Needed from the data below: all lines that contain the word "example".

INFORMATION SUPPLIED —
══════════

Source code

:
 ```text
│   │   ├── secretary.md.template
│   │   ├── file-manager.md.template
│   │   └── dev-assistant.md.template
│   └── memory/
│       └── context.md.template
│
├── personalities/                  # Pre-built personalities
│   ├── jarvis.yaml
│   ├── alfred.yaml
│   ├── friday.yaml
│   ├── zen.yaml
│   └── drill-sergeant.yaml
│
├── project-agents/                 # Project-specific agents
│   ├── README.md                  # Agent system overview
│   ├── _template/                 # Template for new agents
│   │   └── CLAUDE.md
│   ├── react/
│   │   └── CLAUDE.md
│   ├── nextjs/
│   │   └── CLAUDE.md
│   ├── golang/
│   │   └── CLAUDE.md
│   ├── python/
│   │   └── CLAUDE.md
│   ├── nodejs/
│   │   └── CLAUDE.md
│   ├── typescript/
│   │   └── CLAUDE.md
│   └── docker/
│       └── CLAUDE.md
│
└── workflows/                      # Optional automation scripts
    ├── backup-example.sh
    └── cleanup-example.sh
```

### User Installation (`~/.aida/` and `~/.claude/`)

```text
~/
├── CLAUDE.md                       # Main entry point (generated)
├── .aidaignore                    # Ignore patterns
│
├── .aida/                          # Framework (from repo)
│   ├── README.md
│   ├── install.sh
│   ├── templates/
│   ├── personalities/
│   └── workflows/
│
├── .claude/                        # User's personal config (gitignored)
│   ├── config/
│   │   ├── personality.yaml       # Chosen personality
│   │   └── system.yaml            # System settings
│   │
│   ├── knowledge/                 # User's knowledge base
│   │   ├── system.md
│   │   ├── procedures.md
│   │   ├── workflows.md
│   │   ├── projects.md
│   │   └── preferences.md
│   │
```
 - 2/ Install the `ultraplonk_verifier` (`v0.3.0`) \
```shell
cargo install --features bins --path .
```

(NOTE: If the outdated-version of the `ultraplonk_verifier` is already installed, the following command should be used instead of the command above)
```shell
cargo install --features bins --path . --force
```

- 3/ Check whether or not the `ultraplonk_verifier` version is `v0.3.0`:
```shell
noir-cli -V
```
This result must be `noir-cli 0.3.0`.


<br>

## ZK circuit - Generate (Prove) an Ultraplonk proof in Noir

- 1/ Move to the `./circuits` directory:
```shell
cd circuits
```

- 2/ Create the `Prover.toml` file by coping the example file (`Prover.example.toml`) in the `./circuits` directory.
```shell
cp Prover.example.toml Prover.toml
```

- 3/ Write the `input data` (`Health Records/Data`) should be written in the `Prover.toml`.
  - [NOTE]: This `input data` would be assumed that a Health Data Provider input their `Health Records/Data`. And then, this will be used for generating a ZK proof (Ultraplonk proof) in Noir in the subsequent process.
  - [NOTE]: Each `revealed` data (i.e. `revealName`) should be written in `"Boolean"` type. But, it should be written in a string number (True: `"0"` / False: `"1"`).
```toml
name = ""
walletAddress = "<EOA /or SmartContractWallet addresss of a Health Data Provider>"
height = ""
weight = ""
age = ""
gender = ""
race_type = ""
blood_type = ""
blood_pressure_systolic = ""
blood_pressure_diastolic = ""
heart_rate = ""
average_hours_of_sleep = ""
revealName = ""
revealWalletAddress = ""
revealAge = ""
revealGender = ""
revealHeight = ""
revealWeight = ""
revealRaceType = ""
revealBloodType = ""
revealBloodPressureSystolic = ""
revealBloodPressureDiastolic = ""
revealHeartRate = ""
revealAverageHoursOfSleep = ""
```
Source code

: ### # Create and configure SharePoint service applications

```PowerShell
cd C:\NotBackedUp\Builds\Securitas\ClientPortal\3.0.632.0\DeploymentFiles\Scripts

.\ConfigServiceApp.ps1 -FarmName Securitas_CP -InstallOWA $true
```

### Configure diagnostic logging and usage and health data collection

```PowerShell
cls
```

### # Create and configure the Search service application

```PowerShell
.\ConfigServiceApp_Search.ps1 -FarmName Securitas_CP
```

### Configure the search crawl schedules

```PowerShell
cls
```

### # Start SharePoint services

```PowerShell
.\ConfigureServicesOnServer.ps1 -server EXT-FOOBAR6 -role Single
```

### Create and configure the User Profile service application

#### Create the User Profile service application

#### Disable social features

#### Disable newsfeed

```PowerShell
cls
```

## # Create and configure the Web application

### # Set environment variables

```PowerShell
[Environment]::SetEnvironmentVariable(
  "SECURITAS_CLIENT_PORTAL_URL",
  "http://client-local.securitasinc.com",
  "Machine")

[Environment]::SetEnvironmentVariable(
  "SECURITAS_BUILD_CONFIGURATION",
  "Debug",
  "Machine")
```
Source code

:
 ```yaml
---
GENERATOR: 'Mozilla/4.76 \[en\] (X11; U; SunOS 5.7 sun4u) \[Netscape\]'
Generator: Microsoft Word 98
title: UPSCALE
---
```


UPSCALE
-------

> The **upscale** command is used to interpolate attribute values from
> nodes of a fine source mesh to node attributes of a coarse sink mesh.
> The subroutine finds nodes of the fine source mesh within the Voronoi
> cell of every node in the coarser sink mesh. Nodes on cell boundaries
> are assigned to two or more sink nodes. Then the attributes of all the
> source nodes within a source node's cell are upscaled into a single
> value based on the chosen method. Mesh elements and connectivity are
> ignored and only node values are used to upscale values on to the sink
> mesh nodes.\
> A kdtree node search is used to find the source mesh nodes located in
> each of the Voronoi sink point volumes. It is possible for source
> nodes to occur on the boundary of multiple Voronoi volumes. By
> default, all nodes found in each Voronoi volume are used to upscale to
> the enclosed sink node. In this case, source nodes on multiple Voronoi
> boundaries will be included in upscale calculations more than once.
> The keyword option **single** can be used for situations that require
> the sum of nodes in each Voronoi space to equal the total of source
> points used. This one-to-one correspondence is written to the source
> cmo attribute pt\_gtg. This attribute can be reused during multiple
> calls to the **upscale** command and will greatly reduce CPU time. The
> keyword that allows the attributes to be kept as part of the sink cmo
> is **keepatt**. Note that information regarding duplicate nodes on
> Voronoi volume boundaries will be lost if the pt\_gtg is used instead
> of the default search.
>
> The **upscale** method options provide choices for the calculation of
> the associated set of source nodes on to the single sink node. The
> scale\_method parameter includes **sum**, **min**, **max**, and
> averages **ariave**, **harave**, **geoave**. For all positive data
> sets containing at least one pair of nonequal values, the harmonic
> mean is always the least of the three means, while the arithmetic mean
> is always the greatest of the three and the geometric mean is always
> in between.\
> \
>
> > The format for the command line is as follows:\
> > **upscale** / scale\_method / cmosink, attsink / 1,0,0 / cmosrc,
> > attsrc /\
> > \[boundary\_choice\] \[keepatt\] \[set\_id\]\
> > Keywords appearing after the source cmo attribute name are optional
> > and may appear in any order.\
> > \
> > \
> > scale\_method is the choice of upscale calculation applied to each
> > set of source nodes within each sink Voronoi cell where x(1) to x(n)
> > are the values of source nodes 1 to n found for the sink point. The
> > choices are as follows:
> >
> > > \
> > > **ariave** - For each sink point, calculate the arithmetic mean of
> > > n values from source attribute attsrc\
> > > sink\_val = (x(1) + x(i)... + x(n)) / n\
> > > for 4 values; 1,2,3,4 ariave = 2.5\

══════════

THE COMPLETED TASK —
    ├── backup-example.sh
    └── cleanup-example.sh
- 2/ Create the `Prover.toml` file by coping the example file (`Prover.example.toml`) in the `./circuits` directory.
cp Prover.example.toml Prover.toml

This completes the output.